Chris Beard had work to do this offseason and he’s started checking boxes.
Ole Miss has hired Austin Cox as director of basketball operations, with Ben Garrett at OMSpirit the first to report the news Friday.
It’s a necessary move after Clay Smith left for Texas A&M, Wes Flanigan departed for Georgia Tech and Bob Donewald Jr. took a job at South Carolina.
That was three assistants gone in a matter of weeks once the season ended in Nashville.
Cox steps in with a track record of landing in programs and helping them win.
The director of basketball operations role doesn’t come with a whistle or a recruiting calendar but it’s the heartbeat of any well-run program and Cox has kept that heartbeat steady everywhere he’s been.

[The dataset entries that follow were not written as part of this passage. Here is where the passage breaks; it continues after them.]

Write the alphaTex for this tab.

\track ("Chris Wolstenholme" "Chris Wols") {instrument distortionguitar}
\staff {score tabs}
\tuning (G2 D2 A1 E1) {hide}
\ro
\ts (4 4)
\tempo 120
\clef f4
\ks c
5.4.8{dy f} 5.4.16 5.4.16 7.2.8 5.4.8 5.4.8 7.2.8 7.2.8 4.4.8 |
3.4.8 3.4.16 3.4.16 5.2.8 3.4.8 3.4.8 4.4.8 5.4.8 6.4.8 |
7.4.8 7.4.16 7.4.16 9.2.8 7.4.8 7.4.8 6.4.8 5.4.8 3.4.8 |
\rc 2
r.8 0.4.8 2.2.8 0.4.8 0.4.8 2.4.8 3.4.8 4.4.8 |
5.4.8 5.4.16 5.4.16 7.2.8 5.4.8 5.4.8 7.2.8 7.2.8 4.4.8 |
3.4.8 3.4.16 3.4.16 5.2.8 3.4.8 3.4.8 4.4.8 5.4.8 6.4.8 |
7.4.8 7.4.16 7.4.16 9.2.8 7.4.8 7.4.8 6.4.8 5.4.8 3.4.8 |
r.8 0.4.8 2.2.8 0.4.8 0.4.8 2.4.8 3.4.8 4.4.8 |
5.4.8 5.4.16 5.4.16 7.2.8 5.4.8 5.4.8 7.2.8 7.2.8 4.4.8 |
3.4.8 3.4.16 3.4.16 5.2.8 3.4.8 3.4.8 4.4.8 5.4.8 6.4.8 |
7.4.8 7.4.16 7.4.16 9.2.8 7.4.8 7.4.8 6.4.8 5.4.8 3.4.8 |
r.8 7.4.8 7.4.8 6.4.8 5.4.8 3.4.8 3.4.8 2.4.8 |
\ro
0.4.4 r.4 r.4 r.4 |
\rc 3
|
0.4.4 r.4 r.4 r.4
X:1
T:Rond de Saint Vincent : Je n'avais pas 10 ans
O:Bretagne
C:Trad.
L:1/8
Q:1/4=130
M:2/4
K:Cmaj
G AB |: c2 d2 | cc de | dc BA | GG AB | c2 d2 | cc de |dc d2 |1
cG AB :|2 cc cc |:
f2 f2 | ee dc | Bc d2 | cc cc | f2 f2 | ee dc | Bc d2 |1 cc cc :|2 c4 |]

“To be not only recognized for the work that I’ve accomplished but to be able to celebrate this moment with so many that have invested so much in me in my short career was very humbling,” Cox said.
Most Recent Stop: Bradley
Just before landing in Oxford, Cox helped Bradley put together a 21-win regular season, a second-place finish in the Missouri Valley Conference and a 2026 NIT appearance, all in his first year with the Braves.
Walking into a new program and producing those results immediately isn’t something that happens by accident.
Before Bradley, Cox spent three seasons as chief of staff at UTEP.
The Miners won 18 or more games in two of those three years and reached the runner-up spot in the 2024 Conference USA Championship game.
Three years in El Paso proved Cox could sustain success — not just manufacture it in one good season.
Wind the clock back one more stop and you’ll find Cox at Stephen F. Austin, where the Lumberjacks went 22-0 in the regular season and shared the 2022 WAC Regular Season Championship in his only year with the program.
One season, one title share.
“I wasn’t a product of the student-athlete experience, as they like to say, but a beneficiary,” Cox said. “It’s always been a passion of mine to give back to coaches and athletes and felt the best avenue was a career in sports and living in that passion.”
Hudl Chapter and Mississippi Roots
Cox’s path back to college basketball ran through the private sector first.
He worked at Hudl as an enterprise account executive, negotiating six-figure partnerships with athletic departments nationwide.
Front Office Sports recognized him for that work, specifically highlighting his ability to build lasting relationships, which is essential in college athletics.
“My dad gave me the platform to be able to experience and be exposed to a lot of great opportunities,” Cox said. “He is probably my biggest mentor and friend.”
Before any of it, Cox was a Southern Miss graduate who started as a student assistant in Hattiesburg, worked his way up to chief of staff at USM and made a brief stop at Texas Tech under Tubby Smith before the private sector came calling.
It’s a full-circle moment.
A Mississippi kid who got his start in Hattiesburg is now headed to Oxford and Beard’s staff is starting to take shape.